Church of San Vittore
The Parish Church dedicated to St. Victor, originally entitled to St. Gangulphus, is located on the highest spot of the ridge and is the result of a series of enlargements.
The most ancient building, dating back to the 10th-11th century, was a single-nave chapel with an apse facing east: of it we can still recognize the stone-roofed semicircular apse and the gable roof of the small nave, including Roman bricks, whose profile is still visible inside the later walls of the current Baptistry Chapel; the entrance should have been on the western side, in correspondence of a room with under floor burials, currently used as a chapel, where a recent restoration recovered some 16th century frescoes. During the 14th-15th century, the building was enlarged, maintaining the same orientation and adding two chapels on the short sides (of the Virgin, with 17th century colored stuccos, and of the fishermen and Apostles Peter and Andrew).

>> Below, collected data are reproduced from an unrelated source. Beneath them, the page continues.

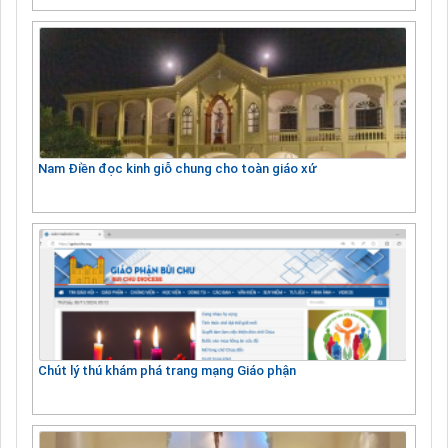
Nam Điền đọc kinh giỗ chung cho toàn giáo xứ
Chút lý thú khám phá trang mạng Giáo phận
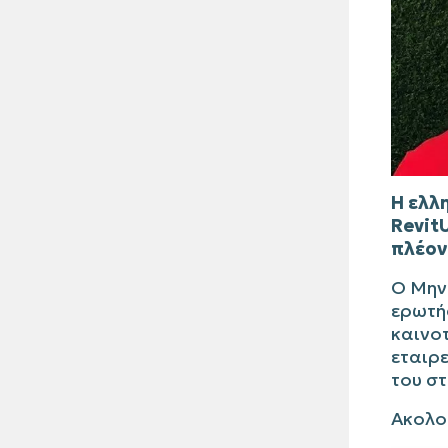
H ελλ
Revit
πλέον
Ο Μην
ερωτήσ
καινοτ
εταιρε
του σ
Ακολο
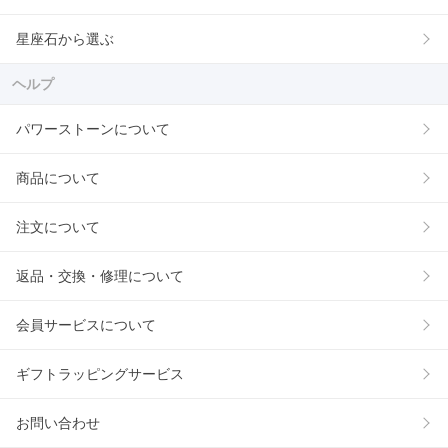
星座石から選ぶ
ヘルプ
パワーストーンについて
商品について
注文について
返品・交換・修理について
会員サービスについて
ギフトラッピングサービス
お問い合わせ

Finally, in the 17th century, a radical transformation occurred, throughout a further enlargement of the building, which had its orientation changed, moving the altar to the south and the entrance to the north. It was also added an outdoor porch and an upper room with the bellows of the organ. The new bays have rib vaults and a polygonal chancel with late 19th century frescoes depicting the life of the Christ, water and fishermen. Particularly noteworthy are the wooden pulpit and the large altar in gilded wood, with a tempietto, the central group of the Pietà and silver busts of the four patron Saints of the Diocese of Novara.